TEXT EXCERPT >>
***

Alan Morrison introduces his latest poetry collection, and calls for submissions for his latest anthology of political poetry.

After seven years of what might be termed the ‘welfare hate’, with over 80,000 deaths (and suicides) among sick and disabled claimants between 2011-14, approximately 2,380 within six weeks of the DWP and Atos declaring them “fit for work”, it is only in recent months that the British pathology of what I term ‘Scroungerology’ has shown vague signs of a pausing for thought.

Undoubtedly some factors contributing to this latter cultural hiatus are the United Nations report condemning the Coalition and Tory Governments’ abuses of disability rights through disability-targeted benefit cuts, and veteran social-realist director Ken Loach’s Palme d’Or and BAFTA-winning film intervention, I, Daniel Blake (in some ways a polemical update on Jim Allen and Roland Joffé’s superlative The Spongers, broadcast 1978, which juxtaposes the story of a single mother and her children targeted by punitive disability benefit cuts against the backdrop of the taxpayer-funded Queen’s Silver Jubilee, and which is more than ripe for repeat).

These have come as timely reinforcements to several veteran campaigns –Disabled People Against the Cuts, the Spartacus Report, the Black Triangle Campaign, Calum’s List et al – that have fought valiantly over the past seven years to put the catastrophic impact of the disability cuts in the public domain, in spite of the DWP and a complicit mainstream media’s best efforts to ‘bury’ such issues.

Nevertheless, we have a long way to go politically and attitudinally as a society until we can wrestle back some semblance of a compassionate and tolerant welfare state which looks after the poor, unemployed, disabled and mentally afflicted, and without recourse to stigmatisation and persecution. The front line of ‘scroungermongering’ is the thick red line of the right-wing red tops, most heinously the Daily Express, and, of course, every English person’s favourite hate rag, the Daily Mail – the ubiquitous negative drivers of most public opinion.

To be on benefits today, no matter what one’s personal circumstances or disadvantages, is almost a taboo, and one exploited ruthlessly by the makers of such televisual effluence as Benefits Street, Benefits Britain: Life on the Dole, and the reprehensibly titled Saints and Scroungers (one campaigner, Sue Marsh, has tried to re-appropriate that dreadful term on her admirably defiant Diary of a Benefit Scrounger blog).

In spite of a faint sense of relief felt across the unemployed and incapacitated communities at new Work and Pensions Secretary Damien Green’s announcement that there will be no more welfare cuts beyond those already legislated, there is still cause for trepidation when said legislated cuts of £30 per week to new Employment and Support Allowance claims kick in this April – certainly, then, ‘the cruellest month’ this year.

By something of a coincidence, my next poetry collection, precisely on the theme of the welfare and disability cuts and the stigmatisation of the unemployed, Tan Raptures, is published by Smokestack Books on 1 April.

***

WHAT IS NEEDED >>
Resume the article on welfare cuts and 'Scroungerology' after its last sentence. The records that come next have nothing to do with the text above.

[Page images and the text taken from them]
***

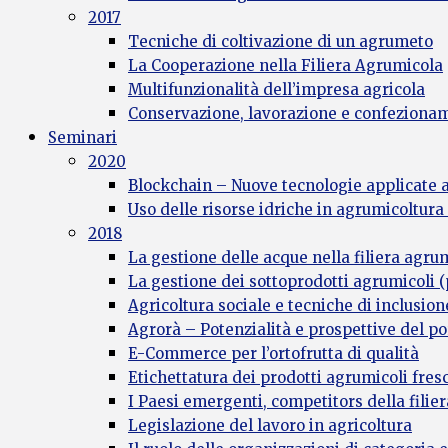
2017
Tecniche di coltivazione di un agrumeto
La Cooperazione nella Filiera Agrumicola
Multifunzionalità dell’impresa agricola
Conservazione, lavorazione e confezioname
Seminari
2020
Blockchain – Nuove tecnologie applicate a
Uso delle risorse idriche in agrumicoltur
2018
La gestione delle acque nella filiera agru
La gestione dei sottoprodotti agrumicoli (p
Agricoltura sociale e tecniche di inclusion
Agrorà – Potenzialità e prospettive del po
E-Commerce per l’ortofrutta di qualità
Etichettatura dei prodotti agrumicoli fresc
I Paesi emergenti, competitors della filie
Legislazione del lavoro in agricoltura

***

EXERCISE RESPONSE >>
Tan Raptures gathers together poems composed during the past six years of remorseless benefits cuts and welfare stigmatisation. Some of it is from an empirical perspective, my having been for much of this period in the ‘Work-Related Activity Group’ (or ‘WRAG’ as it’s disparagingly abbreviated) of Employment and Support Allowance, where those who are deemed unfit for work for the time being but not necessarily permanently are placed (I am a lifelong sufferer of pure obsessional disorder, an unpredictable and debilitating form of OCD). This has been punctuated by sporadic paid opportunities (termed ‘permitted work’ or ‘therapeutic earnings’ by the DWP) in poetry mentoring, tutoring and commissions.

Poetry and unemployment often go hand-in-hand, if that’s not a contradiction in terms, since writing poetry is a form of occupation (alongside editing it, publishing it, teaching it, mentoring it, workshopping it etc.), even if an often impecunious one as paid opportunities are few and far between. Indeed, the fact that poetry has very little ‘market value’, and employment or occupation in capitalist society is almost entirely defined in terms of earning money, almost all full-time poets are, paradoxically, ‘unemployed’; at least, in purely superficial material terms. Through the sadly seldom-consulted prism of humanistic occupational theory, poetry is certainly an ‘occupation’ in the authentic sense of the term.

Many poets have been unemployed at points in their careers albeit ‘poetically employed’ at the same time. Indeed, unemployment is often an ‘occupational hazard’ of being a poet, and many either still are, or certainly have been in the past, intermittent benefit claimants. Capitalism has no time for poets since it deems them unprofitable and economically unproductive (in any case, it has their occupational replacements: advertising copywriters).

This is in stark contrast to the stipends paid by the state in the old Soviet Union specifically to keep poets in their poetry (a similar scheme would be most welcome here today). The sometimes inescapable relationship between poetry and unemployment – bards on the dole – is almost never spoken let alone written about by poets. Poetry and unemployment are unspoken companions. But many poets will stifle a bitter laugh at the notion of a Department for Waifs and Poets (DWP).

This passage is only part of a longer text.